Really the reason I did it was because as I said I freaked out. I had just come out of a long long relationship with a woman who basically destroyed me. I was still a little fucked up from that when we started to get to know one an other. Not fucked up enough that I couldn’t be honest, I was honest with you right up until I flipped out and went AWOL. But I was worried mainly that I was getting into another relationship WAAAY too fast without properly healing. I blame myself for this, I thought I could handle it, but I was wrong, and in the process I included you in my dysfunction and I hurt you. For that I am deeply ashamed of myself and deeply sorry.
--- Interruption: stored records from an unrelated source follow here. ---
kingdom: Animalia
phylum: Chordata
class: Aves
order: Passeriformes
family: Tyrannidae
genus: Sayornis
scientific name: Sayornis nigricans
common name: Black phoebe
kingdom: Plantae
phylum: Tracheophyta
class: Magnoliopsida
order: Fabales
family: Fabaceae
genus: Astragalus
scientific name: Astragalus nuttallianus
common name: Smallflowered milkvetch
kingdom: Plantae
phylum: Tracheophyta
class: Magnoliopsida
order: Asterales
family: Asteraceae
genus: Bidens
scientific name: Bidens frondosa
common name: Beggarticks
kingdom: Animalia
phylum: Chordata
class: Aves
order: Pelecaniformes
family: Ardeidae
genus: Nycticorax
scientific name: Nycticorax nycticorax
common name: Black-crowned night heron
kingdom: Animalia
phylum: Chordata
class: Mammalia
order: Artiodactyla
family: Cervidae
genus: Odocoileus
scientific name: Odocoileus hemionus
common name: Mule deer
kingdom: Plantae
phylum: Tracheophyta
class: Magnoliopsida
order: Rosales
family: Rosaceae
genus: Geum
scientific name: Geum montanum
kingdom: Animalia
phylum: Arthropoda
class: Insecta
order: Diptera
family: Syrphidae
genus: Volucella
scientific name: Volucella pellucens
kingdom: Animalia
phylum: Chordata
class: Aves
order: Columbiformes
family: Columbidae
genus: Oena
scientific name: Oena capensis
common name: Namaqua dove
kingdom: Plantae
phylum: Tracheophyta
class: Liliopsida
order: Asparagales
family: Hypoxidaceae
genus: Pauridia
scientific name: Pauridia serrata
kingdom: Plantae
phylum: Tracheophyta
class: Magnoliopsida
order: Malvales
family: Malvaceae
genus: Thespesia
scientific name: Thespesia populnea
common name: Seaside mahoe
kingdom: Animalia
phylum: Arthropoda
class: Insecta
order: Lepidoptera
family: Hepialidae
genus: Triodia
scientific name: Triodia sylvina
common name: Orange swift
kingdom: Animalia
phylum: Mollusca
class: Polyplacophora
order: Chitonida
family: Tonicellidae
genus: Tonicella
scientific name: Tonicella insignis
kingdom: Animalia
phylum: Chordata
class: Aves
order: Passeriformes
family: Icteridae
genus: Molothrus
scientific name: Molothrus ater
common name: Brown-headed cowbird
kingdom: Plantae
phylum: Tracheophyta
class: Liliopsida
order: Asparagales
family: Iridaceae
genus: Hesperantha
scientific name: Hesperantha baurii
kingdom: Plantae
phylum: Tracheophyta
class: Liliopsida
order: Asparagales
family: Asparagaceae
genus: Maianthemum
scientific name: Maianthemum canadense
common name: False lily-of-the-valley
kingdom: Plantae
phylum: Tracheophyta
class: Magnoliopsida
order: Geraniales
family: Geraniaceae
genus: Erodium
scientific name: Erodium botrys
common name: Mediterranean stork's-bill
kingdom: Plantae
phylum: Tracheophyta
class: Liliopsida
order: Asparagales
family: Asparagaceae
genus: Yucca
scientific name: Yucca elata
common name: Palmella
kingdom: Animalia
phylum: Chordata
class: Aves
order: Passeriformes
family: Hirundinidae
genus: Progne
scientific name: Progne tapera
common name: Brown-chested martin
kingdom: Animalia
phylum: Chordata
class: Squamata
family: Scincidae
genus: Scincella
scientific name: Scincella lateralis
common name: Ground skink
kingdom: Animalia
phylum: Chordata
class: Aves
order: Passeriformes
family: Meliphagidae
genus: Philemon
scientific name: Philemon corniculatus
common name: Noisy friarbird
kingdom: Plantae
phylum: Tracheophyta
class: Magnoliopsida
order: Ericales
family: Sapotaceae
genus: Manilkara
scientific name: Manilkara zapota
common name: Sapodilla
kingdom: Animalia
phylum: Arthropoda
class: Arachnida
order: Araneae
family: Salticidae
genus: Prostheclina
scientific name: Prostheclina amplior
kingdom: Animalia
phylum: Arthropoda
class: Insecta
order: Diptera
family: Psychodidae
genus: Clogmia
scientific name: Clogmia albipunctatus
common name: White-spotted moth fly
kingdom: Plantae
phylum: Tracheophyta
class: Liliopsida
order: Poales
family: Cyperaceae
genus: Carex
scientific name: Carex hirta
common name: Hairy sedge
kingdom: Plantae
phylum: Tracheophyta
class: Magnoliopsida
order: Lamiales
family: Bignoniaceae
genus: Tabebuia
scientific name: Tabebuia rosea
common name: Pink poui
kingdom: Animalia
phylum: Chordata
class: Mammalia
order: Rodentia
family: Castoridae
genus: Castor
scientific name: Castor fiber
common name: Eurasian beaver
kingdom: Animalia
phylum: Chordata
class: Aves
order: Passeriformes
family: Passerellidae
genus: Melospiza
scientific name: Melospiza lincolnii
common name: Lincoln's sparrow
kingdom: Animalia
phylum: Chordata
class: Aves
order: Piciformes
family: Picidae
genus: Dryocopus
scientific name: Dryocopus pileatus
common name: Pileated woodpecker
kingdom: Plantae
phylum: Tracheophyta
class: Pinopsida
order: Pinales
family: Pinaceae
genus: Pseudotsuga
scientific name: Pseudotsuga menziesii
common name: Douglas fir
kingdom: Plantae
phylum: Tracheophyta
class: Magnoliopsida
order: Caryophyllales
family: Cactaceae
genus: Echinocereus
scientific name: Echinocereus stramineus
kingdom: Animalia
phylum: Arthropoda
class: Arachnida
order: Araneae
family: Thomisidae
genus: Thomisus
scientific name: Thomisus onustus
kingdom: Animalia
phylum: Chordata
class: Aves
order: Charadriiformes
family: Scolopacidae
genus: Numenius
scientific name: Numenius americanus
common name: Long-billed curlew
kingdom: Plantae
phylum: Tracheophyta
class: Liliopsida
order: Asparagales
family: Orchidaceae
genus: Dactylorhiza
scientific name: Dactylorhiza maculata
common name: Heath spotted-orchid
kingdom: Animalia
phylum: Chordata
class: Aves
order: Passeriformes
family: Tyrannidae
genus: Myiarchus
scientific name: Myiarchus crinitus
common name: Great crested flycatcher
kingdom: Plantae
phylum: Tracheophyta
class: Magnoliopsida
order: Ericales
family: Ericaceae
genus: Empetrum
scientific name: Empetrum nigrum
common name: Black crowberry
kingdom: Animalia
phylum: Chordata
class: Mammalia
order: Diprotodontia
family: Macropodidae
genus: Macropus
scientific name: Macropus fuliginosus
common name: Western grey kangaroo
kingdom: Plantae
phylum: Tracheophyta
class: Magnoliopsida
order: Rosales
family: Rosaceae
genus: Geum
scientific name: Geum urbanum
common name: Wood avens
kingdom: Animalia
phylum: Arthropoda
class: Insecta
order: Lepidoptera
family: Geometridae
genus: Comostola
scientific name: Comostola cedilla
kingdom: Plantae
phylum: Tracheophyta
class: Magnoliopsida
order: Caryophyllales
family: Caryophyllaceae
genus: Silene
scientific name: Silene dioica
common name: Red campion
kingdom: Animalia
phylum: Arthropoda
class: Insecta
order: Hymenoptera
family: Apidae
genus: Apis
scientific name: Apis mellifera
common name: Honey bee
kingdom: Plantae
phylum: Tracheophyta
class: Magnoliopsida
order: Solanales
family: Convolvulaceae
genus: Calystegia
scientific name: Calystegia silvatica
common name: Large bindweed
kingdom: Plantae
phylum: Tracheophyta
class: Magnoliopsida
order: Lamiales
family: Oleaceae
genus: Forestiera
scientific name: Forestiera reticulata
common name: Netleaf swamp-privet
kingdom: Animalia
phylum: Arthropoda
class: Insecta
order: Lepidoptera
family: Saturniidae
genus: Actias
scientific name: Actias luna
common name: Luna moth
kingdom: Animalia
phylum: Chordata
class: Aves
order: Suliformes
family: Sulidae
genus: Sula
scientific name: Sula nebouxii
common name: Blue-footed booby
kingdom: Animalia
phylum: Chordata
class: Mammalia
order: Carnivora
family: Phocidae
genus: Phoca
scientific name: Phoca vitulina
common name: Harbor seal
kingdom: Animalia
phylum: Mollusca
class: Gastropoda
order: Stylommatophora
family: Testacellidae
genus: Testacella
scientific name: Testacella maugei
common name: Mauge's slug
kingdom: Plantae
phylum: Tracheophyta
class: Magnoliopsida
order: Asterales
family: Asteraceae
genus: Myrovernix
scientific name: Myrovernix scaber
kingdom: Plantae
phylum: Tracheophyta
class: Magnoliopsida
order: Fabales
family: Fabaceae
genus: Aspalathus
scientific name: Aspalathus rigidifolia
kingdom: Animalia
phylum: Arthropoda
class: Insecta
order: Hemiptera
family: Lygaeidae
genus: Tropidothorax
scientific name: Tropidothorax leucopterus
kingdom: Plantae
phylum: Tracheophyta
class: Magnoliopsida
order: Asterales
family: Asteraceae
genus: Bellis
The last thing I ever want to do is hurt somebody, lest of all a woman whom I felt was really clicking with me on levels I had never felt before. I wanted to let you know that that was real. And after you had told me you were an INFJ is sort of what sparked the beginning of my meltdown.

It seemed too good to be true, too impossible to happen to me. That I would be so lucky. As you might have noticed by now I have a slight penchant for self destruction, it hasn’t been a major factor in my life really, but I was thinking about this stuff earlier and I cant believe how insensitively foolish I had acted. Long story short I panicked and cut you off in an attempt to return to my “safety zone” which is really quite ridiculous. I let a really great catch go. And not telling you this when you asked to know the truth was utter cruelty on my part. Again I am truly sorry. I have never done that to someone before, well to be honest I have never really ever broken it off with anyone, so I am not experienced with that. Not an excuse, I know, please don’t think I am excusing myself, I’m not. I am prepared to swallow this guilt, Ive been swimming in it. And its gotten me to the point where I am losing sleep over it. So here I am, its 4:11 AM and I just wanted to tell you what happened and that I am sorry. If you choose to delete this and write me off, I will understand. I will accept your anger and hatred and chalk it up to my idiocy. But I thought you deserved to know how I felt, I didn’t want you to think I was some asshole player, because that is not me. I had a really good time talking to you and I thought you were a very intelligent and intuitive person. In fact, I was sort of awed by your ability to know as much shit as I do, that is not normal for me to meet a woman who can keep me on my toes like that.

Anyway, again, oceans of apologies truly I hope you could find it in your heart to at least not despise me for the fool I was. I hope you find a great guy who will treasure you and treat you like the jewel you are. Thats just what I wanted to tell you.